Early the next morning, the guide in the sport fishing boat was Gary Brees, who grew up in Illinois, then was a guide on some of Canada’s best known lakes such as Great Slave, Red and LaGrange. He was about to take three fishermen fresh from the Kenai for some salmon fishing on the Naknek River, which flows northwestward out of Katami National Park and into Kvichak Bay, which becomes Bristol Bay.
“We’ll fish with the same rigs you used on the Kenai,” he said. “You won’t find the fish quite as big, but I think you’ll find more action here.”
The Naknek--say it fast, and it sounds like the laugh of one of the Three Stooges, Curly Joe--is wider, shallower and slower moving than the Kenai.
Kelsen, as a cold rain started to fall, had the first strike. At the outset, it was apparent that these kings make up in spirit what they lack in the size of their Kenai cousins. Three times Kelsen’s fish jumped free of the water, twisting and shaking like a marlin. Underwater, it traveled rapidly in several directions.
At the boat, it looked like a 22-pounder. It was Kelsen’s second non-grenade fish.
Tennin had a fish on that was even goofier. It jumped several times, struggled underwater for a while, then headed toward the boat. Suddenly, at the bow, it exploded off the surface of the river and nearly came into the boat where Tennin was standing. Startled, Tennin nearly fell overboard. Finally, he released the fish, a sleek 30-pounder.
The following day, one of the guides, Mark Hedrick, took the three fishermen about eight miles upriver, for some rainbow trout shore fishing. He ran the boat up on a pebbly beach and the three fishermen rigged up spin-casting outfits and walked up and downriver, casting.
It was a wilderness flatlands area, where the Naknek runs low, wide and slow. Blue sky began to leak through the gray. A flight of trumpeter swans flew by, about 10 feet above the river.
It was a tranquil setting. Then Hedrick dampened the mood of the moment by looking around and saying: “Don’t see any bears, but I wish I’d remembered to put my .45 automatic in the tackle box.”
In just over two hours, several sleek, healthy trout were caught in shallow water, up to 18 inches long.
The Naknek is a memorable river, clean and beautiful. But King Salmon isn’t. Once you’ve been there you’ll never go back.

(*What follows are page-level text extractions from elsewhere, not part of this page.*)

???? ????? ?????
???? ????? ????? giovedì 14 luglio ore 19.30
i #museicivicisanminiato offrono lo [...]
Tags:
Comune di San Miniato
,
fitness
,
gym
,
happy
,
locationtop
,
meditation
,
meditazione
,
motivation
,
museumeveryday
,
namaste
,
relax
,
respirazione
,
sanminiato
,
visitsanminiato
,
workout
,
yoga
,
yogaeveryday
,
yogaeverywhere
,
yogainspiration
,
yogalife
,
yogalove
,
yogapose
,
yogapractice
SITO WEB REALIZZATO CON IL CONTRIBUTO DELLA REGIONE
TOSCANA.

On the plane, flying east from King Salmon to Anchorage, the mighty Alaska land mass rolls by below. To the north, tens of thousands of potholes, scoured out by long-ago glaciers, have left behind one of the great waterfowl breeding regions of North America, the Yukon-Kuskokwim Delta. To the south, the Kenai Peninsula shelters the Cook Inlet from the Gulf of Alaska. Somewhere, through the haze, you know a river they call the Kenai flows, bearing some of the largest salmon on the planet, and you wonder why you ever left.